**WHAT TO PRODUCE:** Please reproduce, exactly and with nothing added, the lines of the material below that run from the one containing "circle (at 4 -3)" to the end.

**PROVIDED DATA:**
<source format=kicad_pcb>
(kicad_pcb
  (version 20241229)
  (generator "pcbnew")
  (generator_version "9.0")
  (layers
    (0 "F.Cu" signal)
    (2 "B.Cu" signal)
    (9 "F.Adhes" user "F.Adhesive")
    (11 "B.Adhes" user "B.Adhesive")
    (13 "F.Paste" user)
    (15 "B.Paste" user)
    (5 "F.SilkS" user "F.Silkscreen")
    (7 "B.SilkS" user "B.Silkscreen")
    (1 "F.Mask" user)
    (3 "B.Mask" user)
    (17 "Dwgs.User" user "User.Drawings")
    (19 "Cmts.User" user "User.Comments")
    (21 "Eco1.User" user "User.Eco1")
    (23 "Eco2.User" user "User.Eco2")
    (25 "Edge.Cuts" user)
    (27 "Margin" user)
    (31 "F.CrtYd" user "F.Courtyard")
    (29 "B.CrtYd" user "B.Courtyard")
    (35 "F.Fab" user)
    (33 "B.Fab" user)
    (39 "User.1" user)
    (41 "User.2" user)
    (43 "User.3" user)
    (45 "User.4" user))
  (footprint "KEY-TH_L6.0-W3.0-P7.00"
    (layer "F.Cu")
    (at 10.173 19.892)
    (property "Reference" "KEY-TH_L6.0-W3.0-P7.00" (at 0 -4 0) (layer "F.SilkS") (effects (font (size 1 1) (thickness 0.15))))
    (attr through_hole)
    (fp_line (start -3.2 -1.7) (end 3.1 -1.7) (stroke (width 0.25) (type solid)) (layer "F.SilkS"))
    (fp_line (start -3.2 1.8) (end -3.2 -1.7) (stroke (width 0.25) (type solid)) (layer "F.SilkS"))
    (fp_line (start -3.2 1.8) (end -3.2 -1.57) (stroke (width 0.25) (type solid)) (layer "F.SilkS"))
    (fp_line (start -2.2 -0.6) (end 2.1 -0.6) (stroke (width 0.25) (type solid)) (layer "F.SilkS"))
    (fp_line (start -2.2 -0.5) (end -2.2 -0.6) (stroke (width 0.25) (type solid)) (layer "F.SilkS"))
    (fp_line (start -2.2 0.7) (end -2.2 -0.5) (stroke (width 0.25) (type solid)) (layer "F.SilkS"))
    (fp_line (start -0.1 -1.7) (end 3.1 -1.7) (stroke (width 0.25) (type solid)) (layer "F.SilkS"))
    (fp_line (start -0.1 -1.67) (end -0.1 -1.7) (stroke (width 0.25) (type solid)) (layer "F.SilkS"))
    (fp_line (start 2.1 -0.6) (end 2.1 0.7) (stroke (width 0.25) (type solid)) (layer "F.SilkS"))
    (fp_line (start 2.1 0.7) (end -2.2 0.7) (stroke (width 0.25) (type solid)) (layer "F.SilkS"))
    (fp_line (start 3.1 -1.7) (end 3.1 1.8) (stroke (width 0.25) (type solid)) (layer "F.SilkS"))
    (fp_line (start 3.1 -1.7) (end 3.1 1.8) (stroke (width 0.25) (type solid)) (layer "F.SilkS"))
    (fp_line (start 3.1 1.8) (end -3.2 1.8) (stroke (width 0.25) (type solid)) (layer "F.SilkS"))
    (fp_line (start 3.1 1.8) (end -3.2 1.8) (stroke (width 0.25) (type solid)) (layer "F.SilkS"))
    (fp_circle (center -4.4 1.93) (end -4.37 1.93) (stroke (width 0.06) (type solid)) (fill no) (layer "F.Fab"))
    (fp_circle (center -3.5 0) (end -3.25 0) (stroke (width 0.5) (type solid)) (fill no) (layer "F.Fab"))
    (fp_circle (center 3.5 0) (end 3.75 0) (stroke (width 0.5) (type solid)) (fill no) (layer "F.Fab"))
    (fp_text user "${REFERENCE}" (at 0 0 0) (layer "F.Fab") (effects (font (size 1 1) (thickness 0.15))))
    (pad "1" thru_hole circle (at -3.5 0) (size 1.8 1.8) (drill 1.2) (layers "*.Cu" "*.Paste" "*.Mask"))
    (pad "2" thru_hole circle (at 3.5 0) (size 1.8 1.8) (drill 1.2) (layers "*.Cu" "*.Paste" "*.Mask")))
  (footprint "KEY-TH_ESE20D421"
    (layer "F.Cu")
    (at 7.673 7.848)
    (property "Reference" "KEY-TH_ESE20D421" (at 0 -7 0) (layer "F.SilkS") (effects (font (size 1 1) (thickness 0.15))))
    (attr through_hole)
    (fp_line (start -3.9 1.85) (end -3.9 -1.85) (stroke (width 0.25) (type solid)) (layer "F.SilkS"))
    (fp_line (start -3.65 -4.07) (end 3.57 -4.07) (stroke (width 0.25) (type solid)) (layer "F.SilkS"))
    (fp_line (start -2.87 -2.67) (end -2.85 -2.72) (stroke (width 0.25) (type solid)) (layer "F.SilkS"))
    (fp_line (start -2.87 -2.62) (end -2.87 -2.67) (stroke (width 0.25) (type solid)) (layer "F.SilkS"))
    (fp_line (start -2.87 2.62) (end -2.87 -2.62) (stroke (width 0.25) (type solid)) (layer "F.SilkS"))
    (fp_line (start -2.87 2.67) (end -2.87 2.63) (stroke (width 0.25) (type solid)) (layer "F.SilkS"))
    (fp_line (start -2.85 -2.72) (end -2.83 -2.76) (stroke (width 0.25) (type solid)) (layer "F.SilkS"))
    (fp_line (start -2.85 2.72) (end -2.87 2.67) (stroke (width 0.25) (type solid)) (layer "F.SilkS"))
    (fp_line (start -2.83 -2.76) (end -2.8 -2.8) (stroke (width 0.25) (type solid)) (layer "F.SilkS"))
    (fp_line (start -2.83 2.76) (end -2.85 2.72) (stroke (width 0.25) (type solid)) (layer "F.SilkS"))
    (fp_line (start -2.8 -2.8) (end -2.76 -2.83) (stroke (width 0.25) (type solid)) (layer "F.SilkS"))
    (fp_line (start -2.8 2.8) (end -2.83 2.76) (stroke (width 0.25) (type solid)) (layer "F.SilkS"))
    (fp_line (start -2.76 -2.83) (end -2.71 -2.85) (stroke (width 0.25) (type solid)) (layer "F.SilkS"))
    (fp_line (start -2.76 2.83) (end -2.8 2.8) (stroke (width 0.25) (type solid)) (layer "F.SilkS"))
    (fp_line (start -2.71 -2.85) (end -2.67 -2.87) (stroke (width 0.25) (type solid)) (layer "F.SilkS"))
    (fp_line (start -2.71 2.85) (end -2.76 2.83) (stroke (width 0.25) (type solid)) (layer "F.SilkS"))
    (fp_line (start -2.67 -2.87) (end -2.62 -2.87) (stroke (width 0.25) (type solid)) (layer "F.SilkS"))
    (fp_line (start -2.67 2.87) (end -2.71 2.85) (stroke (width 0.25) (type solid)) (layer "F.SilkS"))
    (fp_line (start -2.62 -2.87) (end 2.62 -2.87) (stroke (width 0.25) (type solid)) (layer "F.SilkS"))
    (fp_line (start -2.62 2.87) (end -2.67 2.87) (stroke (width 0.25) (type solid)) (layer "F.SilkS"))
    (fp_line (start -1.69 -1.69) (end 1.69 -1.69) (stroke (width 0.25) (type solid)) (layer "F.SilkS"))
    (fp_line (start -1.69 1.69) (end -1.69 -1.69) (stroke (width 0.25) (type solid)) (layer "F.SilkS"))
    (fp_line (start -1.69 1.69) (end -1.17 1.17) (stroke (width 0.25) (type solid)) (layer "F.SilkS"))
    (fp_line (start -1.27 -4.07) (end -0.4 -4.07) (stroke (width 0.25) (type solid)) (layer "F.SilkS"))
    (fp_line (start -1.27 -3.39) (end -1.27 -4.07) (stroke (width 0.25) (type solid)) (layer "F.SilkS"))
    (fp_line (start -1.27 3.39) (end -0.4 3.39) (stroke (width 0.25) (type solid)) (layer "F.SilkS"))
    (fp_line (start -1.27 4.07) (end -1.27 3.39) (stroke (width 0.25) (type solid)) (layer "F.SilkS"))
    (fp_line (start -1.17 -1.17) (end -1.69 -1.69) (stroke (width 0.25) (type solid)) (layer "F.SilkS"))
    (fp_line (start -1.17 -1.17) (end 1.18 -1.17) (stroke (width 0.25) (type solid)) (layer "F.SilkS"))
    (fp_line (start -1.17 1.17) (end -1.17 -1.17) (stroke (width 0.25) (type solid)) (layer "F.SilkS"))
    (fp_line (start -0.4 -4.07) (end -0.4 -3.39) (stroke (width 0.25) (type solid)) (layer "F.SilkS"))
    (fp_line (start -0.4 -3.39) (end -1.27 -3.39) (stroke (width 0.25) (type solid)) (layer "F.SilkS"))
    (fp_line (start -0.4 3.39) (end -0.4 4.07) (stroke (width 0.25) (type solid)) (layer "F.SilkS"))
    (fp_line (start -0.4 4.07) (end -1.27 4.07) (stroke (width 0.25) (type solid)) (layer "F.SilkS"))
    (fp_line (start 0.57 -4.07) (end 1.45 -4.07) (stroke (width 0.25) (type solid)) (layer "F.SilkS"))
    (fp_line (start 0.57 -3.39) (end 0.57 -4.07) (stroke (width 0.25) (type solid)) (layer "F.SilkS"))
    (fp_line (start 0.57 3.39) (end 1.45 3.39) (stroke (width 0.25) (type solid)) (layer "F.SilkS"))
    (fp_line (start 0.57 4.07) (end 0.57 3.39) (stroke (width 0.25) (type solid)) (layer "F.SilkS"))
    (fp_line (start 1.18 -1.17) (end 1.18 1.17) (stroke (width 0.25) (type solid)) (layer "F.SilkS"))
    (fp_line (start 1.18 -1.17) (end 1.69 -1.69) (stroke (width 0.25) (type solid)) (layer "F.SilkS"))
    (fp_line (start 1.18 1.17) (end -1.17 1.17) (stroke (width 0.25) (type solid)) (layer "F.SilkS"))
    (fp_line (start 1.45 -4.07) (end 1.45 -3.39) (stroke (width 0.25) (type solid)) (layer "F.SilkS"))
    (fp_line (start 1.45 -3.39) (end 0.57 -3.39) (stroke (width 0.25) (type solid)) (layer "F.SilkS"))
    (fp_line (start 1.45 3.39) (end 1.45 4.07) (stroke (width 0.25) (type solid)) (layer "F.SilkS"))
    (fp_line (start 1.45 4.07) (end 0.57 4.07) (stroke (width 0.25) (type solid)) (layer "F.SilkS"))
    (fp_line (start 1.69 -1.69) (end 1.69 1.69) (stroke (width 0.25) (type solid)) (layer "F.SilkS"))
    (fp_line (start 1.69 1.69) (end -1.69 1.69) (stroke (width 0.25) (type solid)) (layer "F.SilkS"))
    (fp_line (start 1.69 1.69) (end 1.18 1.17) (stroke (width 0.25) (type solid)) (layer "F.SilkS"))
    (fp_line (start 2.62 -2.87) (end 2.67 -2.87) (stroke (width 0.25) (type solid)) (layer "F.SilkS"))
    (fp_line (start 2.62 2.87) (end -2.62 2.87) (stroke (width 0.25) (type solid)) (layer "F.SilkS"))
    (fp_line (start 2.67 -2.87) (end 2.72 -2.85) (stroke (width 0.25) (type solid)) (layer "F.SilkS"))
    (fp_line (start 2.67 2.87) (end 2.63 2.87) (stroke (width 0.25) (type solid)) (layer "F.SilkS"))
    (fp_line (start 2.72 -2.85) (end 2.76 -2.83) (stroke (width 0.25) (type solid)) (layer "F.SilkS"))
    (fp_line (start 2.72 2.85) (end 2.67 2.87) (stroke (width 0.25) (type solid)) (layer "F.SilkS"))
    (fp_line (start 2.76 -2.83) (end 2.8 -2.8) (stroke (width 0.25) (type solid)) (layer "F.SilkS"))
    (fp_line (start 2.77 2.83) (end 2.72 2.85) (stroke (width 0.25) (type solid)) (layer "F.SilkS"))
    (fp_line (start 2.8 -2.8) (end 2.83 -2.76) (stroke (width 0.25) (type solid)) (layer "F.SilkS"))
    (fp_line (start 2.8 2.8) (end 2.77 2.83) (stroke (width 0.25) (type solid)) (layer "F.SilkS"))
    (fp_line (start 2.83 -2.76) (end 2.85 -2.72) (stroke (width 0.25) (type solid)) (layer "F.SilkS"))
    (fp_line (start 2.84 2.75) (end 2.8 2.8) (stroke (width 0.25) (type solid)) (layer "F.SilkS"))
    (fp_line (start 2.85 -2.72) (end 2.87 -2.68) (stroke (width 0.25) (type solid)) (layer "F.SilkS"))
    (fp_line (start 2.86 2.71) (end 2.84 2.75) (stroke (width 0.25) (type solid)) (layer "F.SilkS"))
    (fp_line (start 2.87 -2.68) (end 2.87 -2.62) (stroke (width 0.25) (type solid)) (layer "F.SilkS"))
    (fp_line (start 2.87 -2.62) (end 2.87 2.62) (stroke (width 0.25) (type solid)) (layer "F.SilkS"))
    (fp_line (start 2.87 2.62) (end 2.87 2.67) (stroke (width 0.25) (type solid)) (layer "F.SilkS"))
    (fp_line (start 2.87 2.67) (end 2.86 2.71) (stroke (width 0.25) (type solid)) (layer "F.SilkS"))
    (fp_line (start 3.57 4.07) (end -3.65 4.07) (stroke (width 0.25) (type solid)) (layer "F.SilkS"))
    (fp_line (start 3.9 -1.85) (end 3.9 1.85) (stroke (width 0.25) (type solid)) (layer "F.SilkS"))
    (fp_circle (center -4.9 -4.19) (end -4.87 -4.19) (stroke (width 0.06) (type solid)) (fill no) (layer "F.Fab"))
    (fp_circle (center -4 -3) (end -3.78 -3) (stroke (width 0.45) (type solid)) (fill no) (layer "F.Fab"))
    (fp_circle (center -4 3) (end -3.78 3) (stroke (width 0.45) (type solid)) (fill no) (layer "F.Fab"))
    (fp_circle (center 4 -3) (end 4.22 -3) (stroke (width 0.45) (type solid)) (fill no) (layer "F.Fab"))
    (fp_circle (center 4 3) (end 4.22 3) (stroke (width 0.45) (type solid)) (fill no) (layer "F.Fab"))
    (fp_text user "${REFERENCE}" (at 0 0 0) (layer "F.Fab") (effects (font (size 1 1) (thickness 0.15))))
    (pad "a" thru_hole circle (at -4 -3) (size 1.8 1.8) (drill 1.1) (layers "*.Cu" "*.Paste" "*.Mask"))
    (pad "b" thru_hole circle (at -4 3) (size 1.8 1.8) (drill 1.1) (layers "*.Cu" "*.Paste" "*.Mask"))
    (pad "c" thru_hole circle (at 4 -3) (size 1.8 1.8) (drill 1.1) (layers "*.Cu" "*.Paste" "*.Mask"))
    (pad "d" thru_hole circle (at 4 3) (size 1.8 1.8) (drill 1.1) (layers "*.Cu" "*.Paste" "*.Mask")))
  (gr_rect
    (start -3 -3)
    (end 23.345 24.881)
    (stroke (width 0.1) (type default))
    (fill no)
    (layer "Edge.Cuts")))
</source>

**ANSWER FOR THE TASK:**
    (pad "c" thru_hole circle (at 4 -3) (size 1.8 1.8) (drill 1.1) (layers "*.Cu" "*.Paste" "*.Mask"))
    (pad "d" thru_hole circle (at 4 3) (size 1.8 1.8) (drill 1.1) (layers "*.Cu" "*.Paste" "*.Mask")))
  (gr_rect
    (start -3 -3)
    (end 23.345 24.881)
    (stroke (width 0.1) (type default))
    (fill no)
    (layer "Edge.Cuts")))
</source>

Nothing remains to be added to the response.